Tenant Context Management in Filament with Livewire Updates
Introduction
In multi-tenant applications built with Filament, ensuring the correct tenant context is crucial for data isolation and security. A recent fix in the platform addresses an issue where Livewire update requests bypassed Filament's tenant middleware, potentially leading to incorrect schema resolution for super admin users. This post explores the problem, the solution, and the implications for maintaining tenant context.
The Problem: Bypassing Tenant Middleware
Filament typically relies on middleware to establish the tenant context for each request. This middleware ensures that the application operates within the correct database schema or connection associated with the current tenant. However, Livewire update requests, which handle dynamic interactions on a page, were found to bypass this middleware. This meant that the SetTenantSchemaMiddleware was not executed, potentially causing issues for super admin users accessing different tenants.

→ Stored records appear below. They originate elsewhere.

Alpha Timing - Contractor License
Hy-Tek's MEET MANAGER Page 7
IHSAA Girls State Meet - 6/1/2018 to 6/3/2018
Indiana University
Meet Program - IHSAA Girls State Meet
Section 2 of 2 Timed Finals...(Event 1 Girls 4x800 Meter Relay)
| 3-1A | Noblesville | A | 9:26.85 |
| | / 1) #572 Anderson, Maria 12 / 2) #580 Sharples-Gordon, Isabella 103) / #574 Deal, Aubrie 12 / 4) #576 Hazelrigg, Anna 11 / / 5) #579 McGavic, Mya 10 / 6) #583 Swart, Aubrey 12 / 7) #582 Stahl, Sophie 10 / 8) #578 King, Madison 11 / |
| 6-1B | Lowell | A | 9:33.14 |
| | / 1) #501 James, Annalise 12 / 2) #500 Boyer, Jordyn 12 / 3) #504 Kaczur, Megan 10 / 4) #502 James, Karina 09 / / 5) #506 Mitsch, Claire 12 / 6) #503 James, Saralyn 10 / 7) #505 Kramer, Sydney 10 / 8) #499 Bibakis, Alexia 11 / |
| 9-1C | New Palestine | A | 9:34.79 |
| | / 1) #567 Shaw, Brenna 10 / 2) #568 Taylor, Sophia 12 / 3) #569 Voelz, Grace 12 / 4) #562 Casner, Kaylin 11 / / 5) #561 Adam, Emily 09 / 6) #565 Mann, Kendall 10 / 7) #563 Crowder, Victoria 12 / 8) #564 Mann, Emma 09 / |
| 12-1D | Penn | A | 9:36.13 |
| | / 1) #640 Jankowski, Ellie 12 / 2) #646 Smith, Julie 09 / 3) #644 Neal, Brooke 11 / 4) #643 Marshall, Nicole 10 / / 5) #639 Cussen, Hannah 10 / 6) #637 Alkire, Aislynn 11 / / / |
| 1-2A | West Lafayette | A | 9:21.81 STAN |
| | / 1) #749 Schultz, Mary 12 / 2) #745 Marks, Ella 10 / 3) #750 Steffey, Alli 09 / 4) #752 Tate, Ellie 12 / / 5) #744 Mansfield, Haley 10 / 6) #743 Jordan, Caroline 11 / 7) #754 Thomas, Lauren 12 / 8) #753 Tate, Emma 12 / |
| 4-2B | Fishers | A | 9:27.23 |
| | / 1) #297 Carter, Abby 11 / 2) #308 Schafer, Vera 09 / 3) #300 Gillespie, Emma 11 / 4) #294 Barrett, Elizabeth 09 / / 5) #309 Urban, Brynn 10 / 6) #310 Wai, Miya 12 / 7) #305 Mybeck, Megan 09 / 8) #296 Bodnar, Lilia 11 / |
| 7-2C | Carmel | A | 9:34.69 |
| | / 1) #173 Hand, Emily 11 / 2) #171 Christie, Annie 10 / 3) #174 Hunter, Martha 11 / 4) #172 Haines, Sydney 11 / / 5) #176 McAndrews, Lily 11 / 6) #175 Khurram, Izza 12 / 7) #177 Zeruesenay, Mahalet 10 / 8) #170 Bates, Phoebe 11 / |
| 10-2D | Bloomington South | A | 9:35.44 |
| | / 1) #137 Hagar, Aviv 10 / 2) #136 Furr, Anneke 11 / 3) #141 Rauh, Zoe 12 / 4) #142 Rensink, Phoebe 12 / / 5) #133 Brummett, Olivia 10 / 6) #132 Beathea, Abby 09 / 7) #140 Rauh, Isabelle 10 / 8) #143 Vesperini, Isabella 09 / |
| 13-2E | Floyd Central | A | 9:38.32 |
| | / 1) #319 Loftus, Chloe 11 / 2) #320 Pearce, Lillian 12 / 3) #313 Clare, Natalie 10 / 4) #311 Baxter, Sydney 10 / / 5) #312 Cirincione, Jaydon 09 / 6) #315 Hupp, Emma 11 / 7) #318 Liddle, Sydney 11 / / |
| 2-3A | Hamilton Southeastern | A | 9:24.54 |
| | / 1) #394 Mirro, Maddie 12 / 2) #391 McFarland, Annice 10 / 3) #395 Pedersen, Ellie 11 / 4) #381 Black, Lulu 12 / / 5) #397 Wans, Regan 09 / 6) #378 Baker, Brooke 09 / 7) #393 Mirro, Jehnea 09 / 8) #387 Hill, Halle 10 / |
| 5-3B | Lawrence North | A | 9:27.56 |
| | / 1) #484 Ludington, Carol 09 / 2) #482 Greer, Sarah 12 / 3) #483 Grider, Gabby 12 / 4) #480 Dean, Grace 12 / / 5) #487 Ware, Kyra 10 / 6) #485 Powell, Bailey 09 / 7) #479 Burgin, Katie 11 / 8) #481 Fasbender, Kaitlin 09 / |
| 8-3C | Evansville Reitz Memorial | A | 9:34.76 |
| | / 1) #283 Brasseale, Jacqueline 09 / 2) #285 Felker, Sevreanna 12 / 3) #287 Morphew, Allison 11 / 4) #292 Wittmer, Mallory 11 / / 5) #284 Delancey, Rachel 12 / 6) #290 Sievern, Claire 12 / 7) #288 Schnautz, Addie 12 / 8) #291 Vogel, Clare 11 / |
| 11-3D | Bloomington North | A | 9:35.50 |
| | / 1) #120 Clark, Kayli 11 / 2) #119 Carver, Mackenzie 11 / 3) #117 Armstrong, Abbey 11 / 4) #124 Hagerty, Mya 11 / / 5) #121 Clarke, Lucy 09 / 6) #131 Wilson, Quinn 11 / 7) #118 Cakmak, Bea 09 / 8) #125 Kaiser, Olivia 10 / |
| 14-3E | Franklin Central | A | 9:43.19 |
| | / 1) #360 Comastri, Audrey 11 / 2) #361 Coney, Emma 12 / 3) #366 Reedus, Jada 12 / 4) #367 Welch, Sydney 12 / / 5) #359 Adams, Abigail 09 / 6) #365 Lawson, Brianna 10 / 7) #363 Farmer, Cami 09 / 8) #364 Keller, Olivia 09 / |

Specifically, super admins whose company_id differed from the viewed tenant could experience ModelNotFoundException errors (404) on edit/view pages because the system couldn't resolve the correct schema.
The Solution: Session-Based Tenant Storage
To address this issue, the solution involves storing the tenant ID in the session during the initial page load. This provides a fallback mechanism for resolving the tenant context when the middleware is bypassed. Tenant resource classes now check the session for the tenant ID before falling back to the user's company_id.
Here's a simplified example of how tenant context might be resolved:
<?php
namespace App\Services;
use Illuminate\Support\Facades\Session;
class TenantContext
{
public static function resolveTenantId(): ?string
{
// Check if tenant ID is stored in session
if (Session::has('tenant_id')) {
return Session::get('tenant_id');
}
// Fallback to user's company ID (if applicable)
if (auth()->check() && auth()->user()->company_id) {
return auth()->user()->company_id;
}
return null;
}
}
This code snippet illustrates how the resolveTenantId function first checks the session for a stored tenant_id. If found, it returns that value. Otherwise, it falls back to the authenticated user's company_id, if available. This ensures that even when the middleware is bypassed, the application can still determine the correct tenant context.
Implications and Best Practices
This fix highlights the importance of ensuring that all requests, including Livewire updates, properly establish the tenant context in multi-tenant applications. Here are a few best practices to consider:
- Centralized Tenant Resolution: Use a consistent and centralized approach for resolving the tenant context, as demonstrated in the example above.
- Middleware Coverage: Ensure that all relevant routes and request types are covered by tenant middleware.
- Fallback Mechanisms: Implement fallback mechanisms, such as session-based storage, to handle cases where middleware might be bypassed.
Conclusion
Maintaining accurate tenant context is paramount in multi-tenant applications. By storing the tenant ID in the session and providing a fallback mechanism, the platform ensures that Livewire update requests correctly resolve the tenant context, preventing data access issues and maintaining data isolation. When building multi-tenant applications, double-check that your tenant resolution strategy covers all request types and edge cases to avoid similar issues. Consider adding a test suite that specifically targets tenant isolation in various scenarios.